La Contraloría General de la República abrió una indagación preliminar por los retrasos en la ejecución de la obra de la Gran Vía, según anunció este viernes el vicecontralor Carlos Mario Zuluaga, tras una visita técnica al proyecto.
De acuerdo con el alto funcionario, la indagación involucra a funcionarios de la administración departamental anterior y de la actual, así como a Edubar S.A. y al Consorcio Corredor Vial Unidad F2, encargado de la ejecución de la obra. El objetivo es establecer si los retrasos denunciados tienen incidencia fiscal y si existe responsabilidad por parte de quienes han intervenido en las distintas fases del contrato.
Zuluaga explicó que la Gran Vía es una obra “emblemática” y ha sido catalogada como un proyecto crítico, razón por la cual ha estado bajo seguimiento permanente del ente de control. “La indagación preliminar se abrió contra quienes han participado en la etapa contractual, recontractual y en la ejecución, es decir, la anterior administración y esta administración”, precisó.
El vicecontralor aclaró que la actuación busca impulsar la culminación del proyecto y hacer vigilancia estricta al cronograma presentado. En ese sentido, advirtió que si la obra es terminada en junio, como se ha anunciado, la indagación podría ser archivada, al cumplirse el objetivo principal del control preventivo.
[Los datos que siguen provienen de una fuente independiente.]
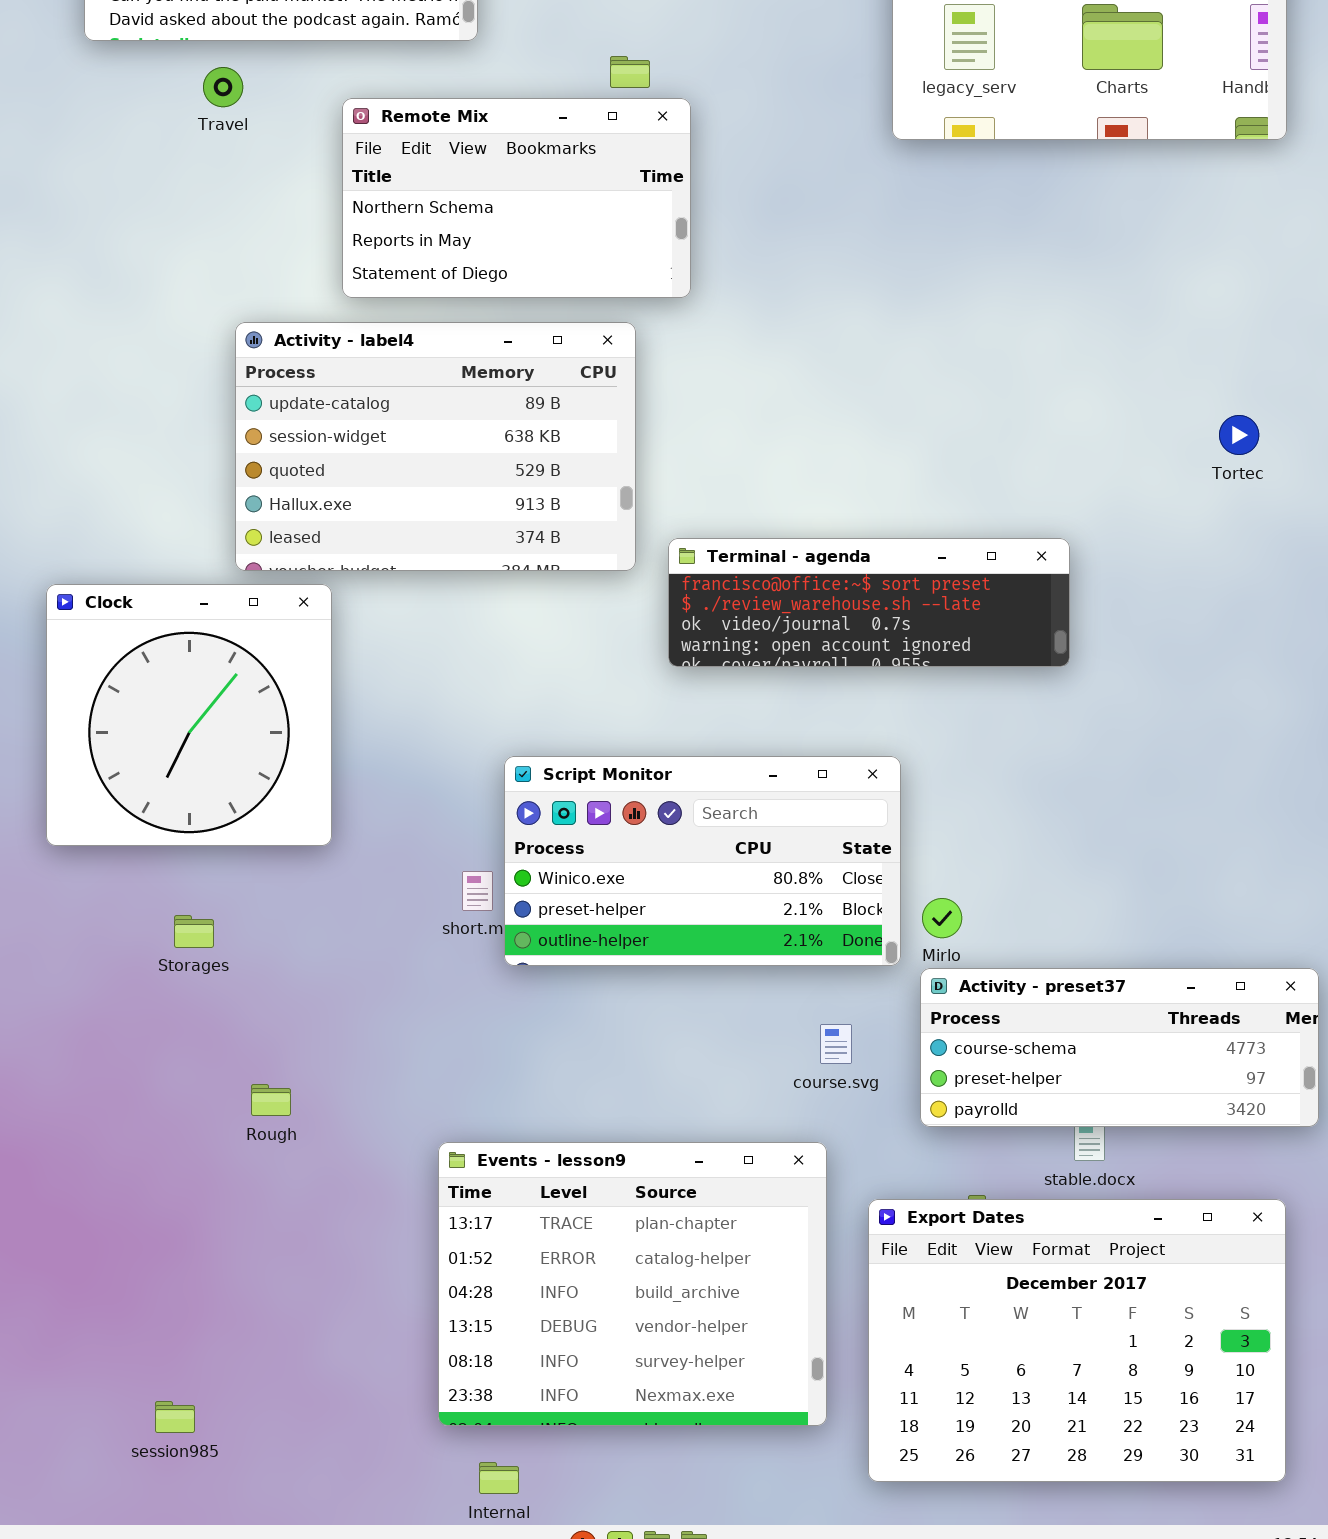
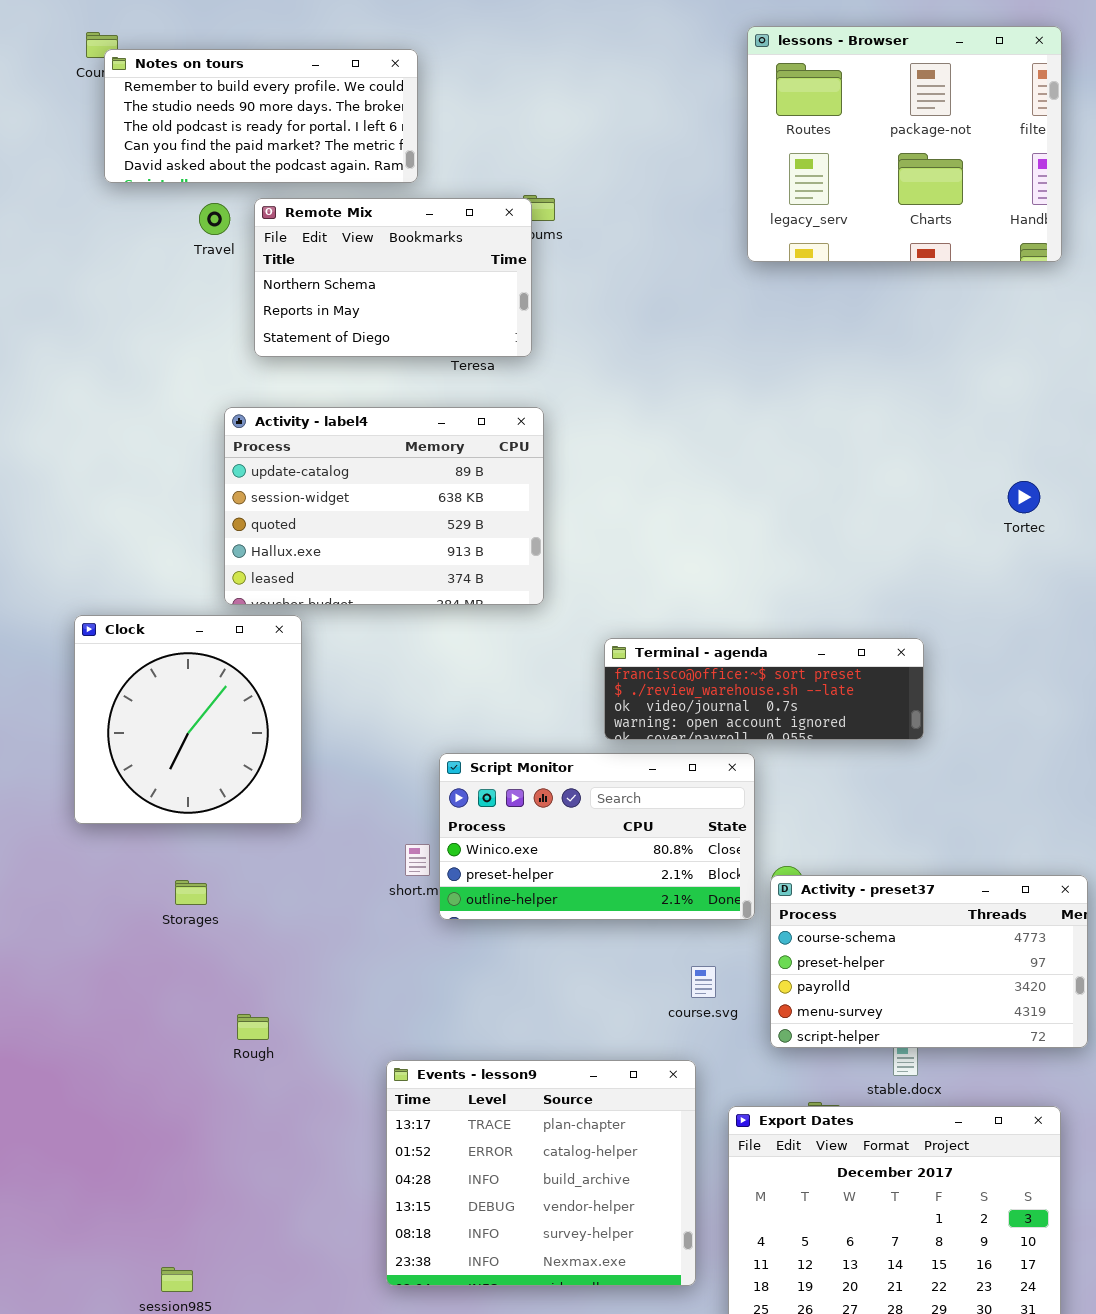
Remote Mix: [342,98,691,298] -> [254,198,532,357], moved
Terminal - agenda: [668,538,1070,667] -> [604,638,924,740], moved
Activity - preset37: [920,968,1319,1127] -> [770,875,1088,1048], resized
El proceso se enmarca en la Estrategia Compromiso Colombia, en la que desde hace un año se adelantan mesas de trabajo y vigilancia especial sobre la obra. “Hoy abrimos esta indagación para determinar si los hechos denunciados por la veeduría ciudadana tienen una incidencia o una responsabilidad fiscal”, indicó Zuluaga.
Durante su recorrido, el funcionario puso especial atención al deprimido, considerado uno de los puntos más críticos del proyecto, y señaló la necesidad de vigilar la concordancia entre el avance físico y la ejecución financiera. En ese contexto, afirmó que se han evidenciado retrasos en los pagos por parte de Edubar, situación que, aunque actualmente estaría al día, requiere mecanismos que garanticen un flujo financiero acorde con el avance de la obra.
Zuluaga también pidió revisar las obras adicionales y de urbanismo que no estaban contempladas inicialmente, para evitar que el proyecto quede inconcluso. “Hoy el proyecto va en un 85 % de ejecución, pero faltan obras complementarias en un sector crítico donde se generan embotellamientos y se han presentado afectaciones al comercio, incluso quiebras, además de la incomodidad de la comunidad por una obra paralizada”, sostuvo.
El Consorcio Corredor Vial Unidad F2 está conformado por Compañía de Trabajos de Ingeniería S.A.S. (50 %), Planeta, Proyectos y Obras S.A.S. (45 %) y Mavicón, Construcción e Ingeniería S.A.S. (5 %). El gerente del proyecto es el megacontratista Javier Torres.
La Contraloría continuará con el seguimiento al proyecto mientras avanza la indagación preliminar y se verifica el cumplimiento del cronograma anunciado para la finalización de la obra.